Chinese hamster ovary cells transfected with the human
apolipoprotein A-I gene linked to the human
metallothionein gene promoter region secrete large quantities of
apolipoprotein A-I (7.1 +/- 0.4% total secreted
protein) in the presence of
zinc. Approx. 16% of the secreted
apolipoprotein A-I is complexed with
lipid and can be isolated ultracentrifugally at d less than or equal to 1.21 g/ml. The latter complexes are composed of discs and vesicles as judged by electron microscopy and can be further separated by column chromatography into three fractions: fraction I, mostly vesicles (60-260 nm) and large discs (18-20 nm diameter); fraction II, discs 14.2 +/- 2.6 nm diameter; and fraction III, nonresolvable by electron microscopy.

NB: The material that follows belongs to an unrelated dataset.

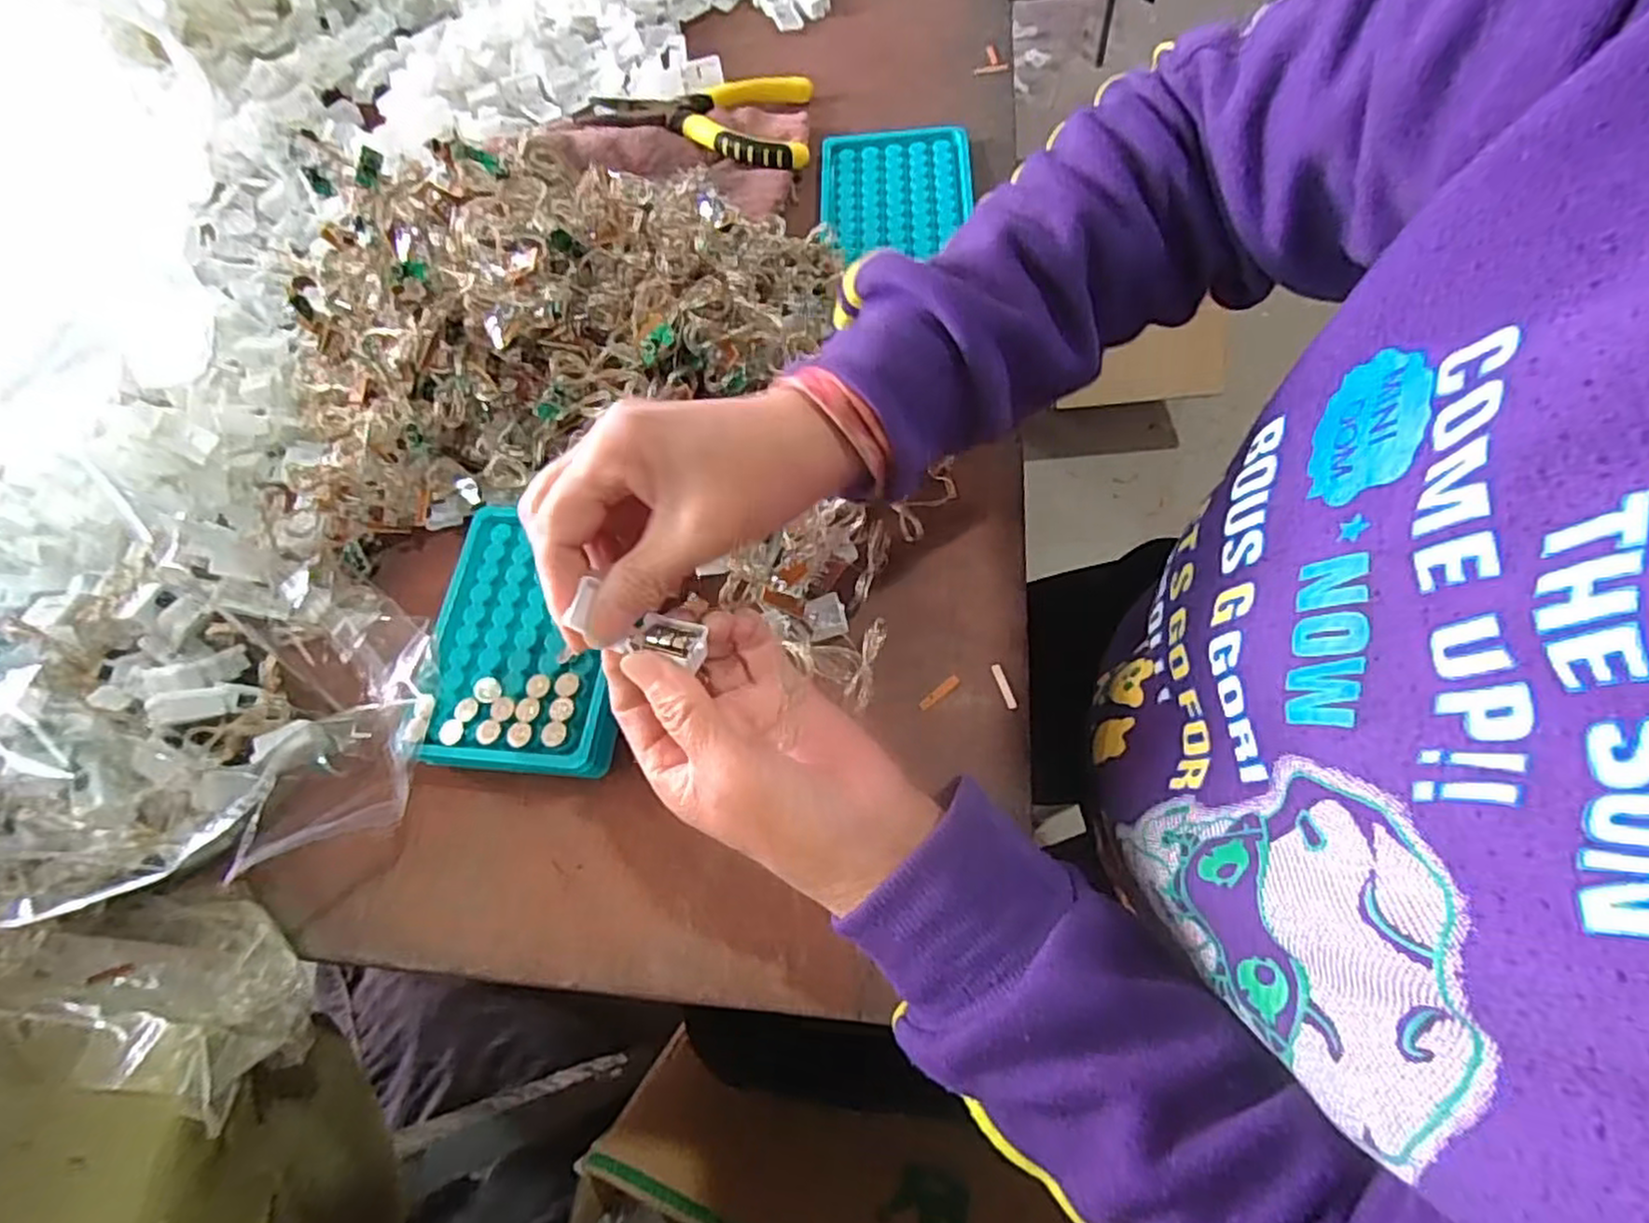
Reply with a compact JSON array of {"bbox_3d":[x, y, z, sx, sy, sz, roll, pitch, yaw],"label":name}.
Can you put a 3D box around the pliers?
[{"bbox_3d":[-0.099,-0.346,0.517,0.183,0.024,0.086,4,67,8],"label":"pliers"}]

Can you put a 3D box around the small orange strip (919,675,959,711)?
[{"bbox_3d":[0.053,0.037,0.341,0.022,0.004,0.005,-38,67,-10],"label":"small orange strip"}]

The latter fraction is extremely
lipid-poor (94%
protein, 6%
phospholipid); in contrast, the
protein,
phospholipid and unesterified
cholesterol content for the other fractions are 43, 33 and 24%, respectively, for fraction I and 53, 33 and 14%, respectively, for fraction II. Fraction II particles contain three and four
apolipoprotein A-Is per particle as determined by
protein crosslinking while large structures in fraction I contain primarily six to seven
apolipoprotein A-Is per particle. Following incubation with purified
lecithin: cholesterol acyltransferase, discoidal particles were transformed into apparent spherical particles 12.9 +/- 3.4 nm diameter; this transformation coincided with 19-21% conversion of unesterified
cholesterol to esterified
cholesterol. The
apolipoprotein A-I-
lipid complexes isolated from Chinese hamster ovary cell media are similar to
nascent HDL found in plasma of
lecithin:cholesterol acyltransferase-deficient patients and those secreted by the human
hepatoma line, Hep G2. The ability of the Chinese hamster ovary cell
nascent HDL-like particles to undergo transformation in the presence of purified
lecithin:cholesterol acyltransferase indicates that they are functional particles.